Another track that shows TRISHES’ artistry is “Cotton Candy,” a bubbly track that is actually about her swirling anxiety. The duality of the track conjures up the image of the meme currently circulating where two people are on a train looking out both sides where one sees sunny skies and the other sees darkness. The inspiration came from her days as a young teenager working at the San Diego County Fair and watching cotton candy grow.

“It’s actually this very small amount of sugar, but then they [swirl it and] it just gets to be so huge and inflated…. I feel like most adults in modern society have this crazy amount of anxiety compared to the things we’re actually anxious about.”

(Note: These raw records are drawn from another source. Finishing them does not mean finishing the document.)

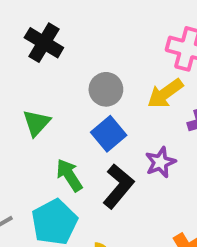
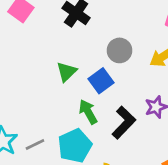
blue square: (109, 134) -> (101, 81), moved

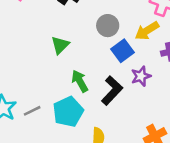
blue square: (101, 81) -> (122, 51), moved

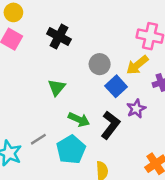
green arrow: (80, 81) -> (79, 119), turned 150
gray line: (32, 111) -> (38, 139), moved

TRISHES has taken her message beyond her music as she’s a contributing writer to several publications, appeared on Andre Henry’s podcast and even shared her own TED Talk. She spoke about the historic economic trend of forcing people, especially minorities, to specialize in one task. However, that is not what humanity is built for and we are supposed to embrace our many talents and interests.

For herself, TRISHES has embraced drawing. After several years of denying that she could pick up a pencil she finally tried it out and found that she could, indeed, draw. She’s since incorporated visual art in her releases.

TRISHES sits at a white table, leaning upon it with one hand outstretched and resting upon the table's shiny surface. A single white mug is on the table beside her face and the leaves of a plant can be seen to the right.

People of Note | My name is Trish, but you can call me TRISHES

“It’s all very purpose-driven,” she said. “It’s just been a lot easier to like convey my message and to be clear on my purpose, integrating other things into my artistry.”

She uses her platform as an advocate for social justice and an inspiration for young girls who look like her to live in their purpose.